CHRIS SUMMERFIELD, CENTER, is shown with Ron Nepper, left, and Steve Nepper, right, at Nepper’s Body Shop in Quinnesec. Summerfield has taken over the longtime business and will reopen it as AutoMoxie on July 22. (Brian Christensen/Daily News photo)

QUINNESEC — After 99 years, Nepper’s Body Shop in Quinnesec has closed — but its bay doors will rise again July 22 when AutoMoxie opens for business.

Chris Summerfield, 32, of Iron Mountain, bought the building June 28 from brothers and long-time partners Steve and Ron Nepper.

The Nepper brothers had been considering retirement when Summerfield offered to buy the building at 1301 U.S.2 in Quinnesec.

“I said, ‘Hell, yeah, I was ready to go five years ago,'” 67-year-old Steve Nepper joked.

Nepper’s first opened in Norway as Nepper’s Paint and Body Shop in 1920, seven years after the Ford Model T became the first mass-produced car. The business was opened by Steve and Ron’s grandfather, John Nepper Sr.
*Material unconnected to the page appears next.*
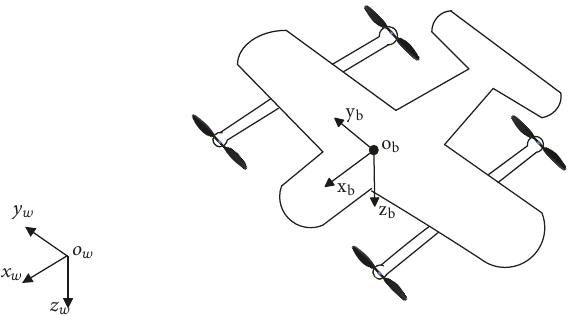
Figure 4: The inertial coordinate and body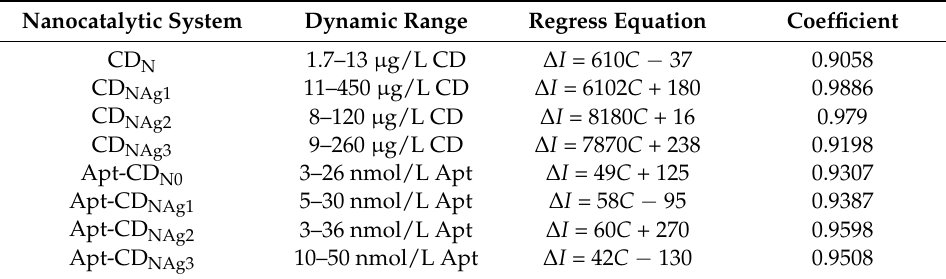
Table 1. Nanocatalysis and Apt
“He was multi-talented,” Steve said, adding his grandfather worked as a plumber, electrician and coach repairman before opening the business.

Nepper’s moved to Iron Mountain in 1937 before settling in Quinnesec in 1968.
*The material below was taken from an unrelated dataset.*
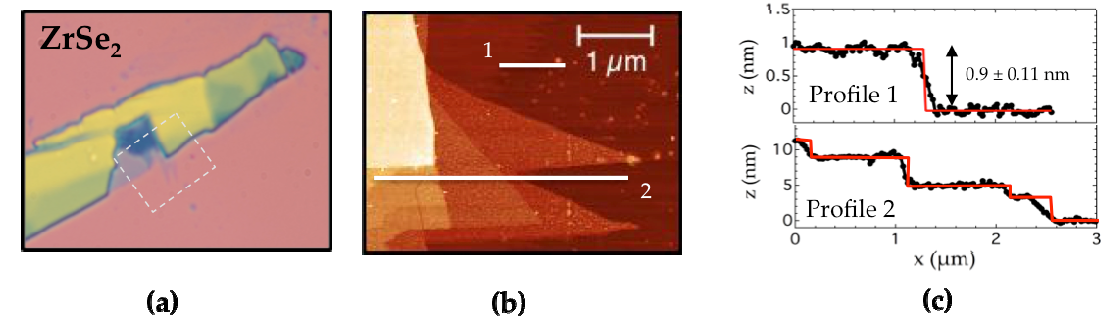
Figure B2. ( a ) Optical microscope and ( b ) AFM measurement of the dotted box in (a) with ( c ) the corresponding thickness profile for ZrSe 2 flakes.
John Nepper Jr. became sole owner after his father died in 1963. Though all six of his sons worked in the shop, Steve and younger brother Ron — who joined in 1969 and 1980, respectively — were the only two to pursue autobody repair as a career.
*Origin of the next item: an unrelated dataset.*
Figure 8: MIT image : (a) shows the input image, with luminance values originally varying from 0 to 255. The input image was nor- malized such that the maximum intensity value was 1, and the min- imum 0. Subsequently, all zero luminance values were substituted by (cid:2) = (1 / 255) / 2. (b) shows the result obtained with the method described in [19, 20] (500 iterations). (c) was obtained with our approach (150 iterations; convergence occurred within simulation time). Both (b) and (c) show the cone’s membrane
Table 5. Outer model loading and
“That’s three generations that have been banging on fenders,” Steve said. Yet he was not beholden to the past — he discouraged his own son from working in the family business.

“I told him, ‘Don’t do it,'” Steve said. “‘Use the noodle. Go to school.'”

“That’s what I did,” Summerfield said with a laugh.

A graduate of the Universal Technical Institute in Illinois, Summerfield took interest in automotive repair, metalwork and welding while in high school. Before buying Nepper’s, he worked 13 years in the service department of a local dealership.

Unlike Nepper’s, AutoMoxie will not do body repairs. Instead, the business will focus on vehicle maintenance — transmission rebuilds, brake replacement, suspension adjustments and wheel alignments, among other things.

Summerfield included “moxie” in the name of his business for its definition.

“Moxie is force of character, determination,” Summerfield said. “It’s just who I am. Too stubborn to quit.”

“We’re the past,” Ron Nepper said, “he’s the future.”